SOURCE INFORMATION: Begin
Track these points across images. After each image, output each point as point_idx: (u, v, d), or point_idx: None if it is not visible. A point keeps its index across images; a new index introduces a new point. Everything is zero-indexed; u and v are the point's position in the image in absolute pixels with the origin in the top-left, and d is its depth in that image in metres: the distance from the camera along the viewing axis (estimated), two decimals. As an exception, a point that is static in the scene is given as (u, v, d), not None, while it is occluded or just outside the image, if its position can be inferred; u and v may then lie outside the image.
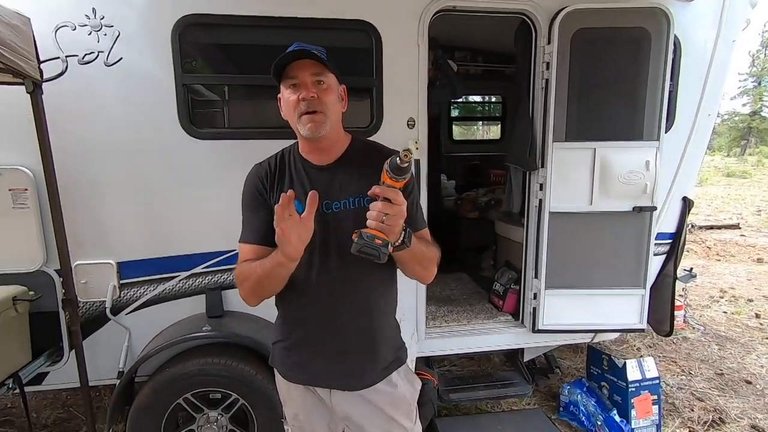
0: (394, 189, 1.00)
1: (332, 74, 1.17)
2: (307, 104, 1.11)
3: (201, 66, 2.13)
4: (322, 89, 1.14)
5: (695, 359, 3.41)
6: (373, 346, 1.24)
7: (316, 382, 1.26)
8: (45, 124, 1.81)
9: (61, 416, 2.76)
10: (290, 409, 1.34)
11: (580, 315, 2.42)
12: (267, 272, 1.09)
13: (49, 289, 2.06)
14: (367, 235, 1.00)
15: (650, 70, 2.22)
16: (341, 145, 1.23)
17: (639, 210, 2.30)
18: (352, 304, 1.20)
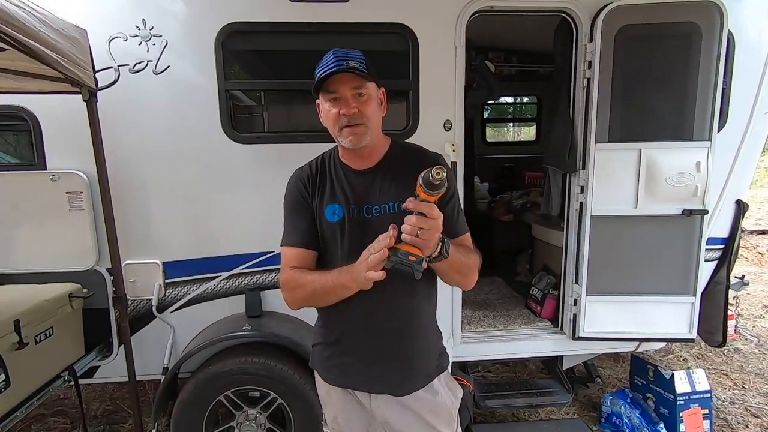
0: (429, 203, 0.97)
1: (372, 82, 1.16)
2: (348, 119, 1.12)
3: (242, 72, 2.19)
4: (362, 101, 1.13)
5: (749, 372, 3.20)
6: (414, 352, 1.23)
7: (356, 385, 1.26)
8: (99, 131, 1.91)
9: (109, 408, 2.90)
10: (330, 412, 1.34)
11: (624, 323, 2.32)
12: (327, 289, 1.12)
13: (101, 286, 2.17)
14: (401, 252, 0.98)
15: (701, 67, 2.11)
16: (381, 149, 1.23)
17: (689, 213, 2.18)
18: (392, 309, 1.20)
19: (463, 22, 2.13)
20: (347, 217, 1.19)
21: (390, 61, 2.24)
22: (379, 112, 1.19)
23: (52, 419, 2.76)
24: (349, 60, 1.12)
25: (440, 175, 0.92)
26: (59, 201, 2.06)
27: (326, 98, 1.16)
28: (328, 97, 1.15)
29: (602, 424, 2.56)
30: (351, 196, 1.20)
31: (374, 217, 1.18)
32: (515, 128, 9.48)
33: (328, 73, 1.10)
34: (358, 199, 1.19)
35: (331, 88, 1.13)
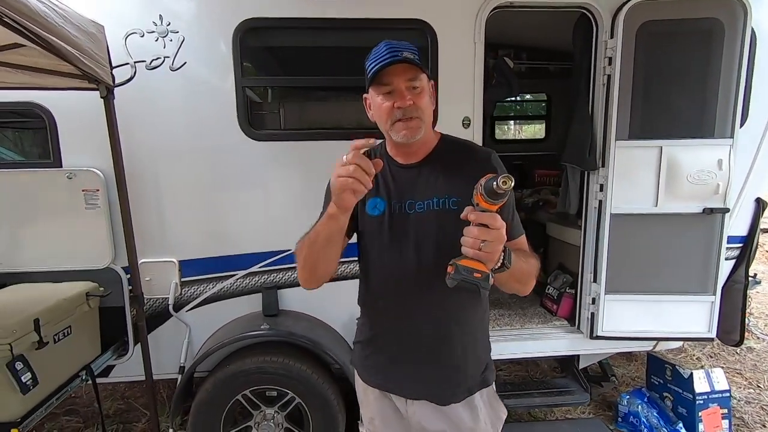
SOURCE INFORMATION: End
▶ _WHAT NEEDS TO BE DONE_
Repeat all of the entries above exactly. Keep pictures out of it.

▶ _COMPLETED TASK_
Track these points across images. After each image, output each point as point_idx: (u, v, d), or point_idx: None if it is not visible. A point keeps its index across images; a new index introduces a new point. Everything is zero-indexed; u and v are the point's position in the image in absolute pixels with the origin in the top-left, and d is its depth in that image in metres: the distance from the camera along the viewing axis (estimated), two decimals. As an exception, a point that is static in the scene is given as (u, v, d), not None, while it is occluded or just outside the image, if its position can be inferred; u and v may then lie outside the image.
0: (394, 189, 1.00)
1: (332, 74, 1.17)
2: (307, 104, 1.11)
3: (201, 66, 2.13)
4: (322, 89, 1.14)
5: (695, 359, 3.41)
6: (373, 346, 1.24)
7: (316, 382, 1.26)
8: (45, 124, 1.81)
9: (61, 416, 2.76)
10: (290, 409, 1.34)
11: (580, 315, 2.42)
12: (267, 272, 1.09)
13: (49, 289, 2.06)
14: (367, 235, 1.00)
15: (650, 70, 2.22)
16: (341, 145, 1.23)
17: (639, 210, 2.30)
18: (352, 304, 1.20)
0: (429, 203, 0.97)
1: (372, 82, 1.16)
2: (348, 119, 1.12)
3: (242, 72, 2.19)
4: (362, 101, 1.13)
5: (749, 372, 3.20)
6: (414, 352, 1.23)
7: (356, 385, 1.26)
8: (99, 131, 1.91)
9: (109, 408, 2.90)
10: (330, 412, 1.34)
11: (624, 323, 2.32)
12: (327, 289, 1.12)
13: (101, 286, 2.17)
14: (401, 252, 0.98)
15: (701, 67, 2.11)
16: (381, 149, 1.23)
17: (689, 213, 2.18)
18: (392, 309, 1.20)
19: (463, 22, 2.13)
20: (347, 217, 1.19)
21: (390, 61, 2.24)
22: (379, 112, 1.19)
23: (52, 419, 2.76)
24: (349, 60, 1.12)
25: (440, 175, 0.92)
26: (59, 201, 2.06)
27: (326, 98, 1.16)
28: (328, 97, 1.15)
29: (602, 424, 2.56)
30: (351, 196, 1.20)
31: (374, 217, 1.18)
32: (515, 128, 9.48)
33: (328, 73, 1.10)
34: (358, 199, 1.19)
35: (331, 88, 1.13)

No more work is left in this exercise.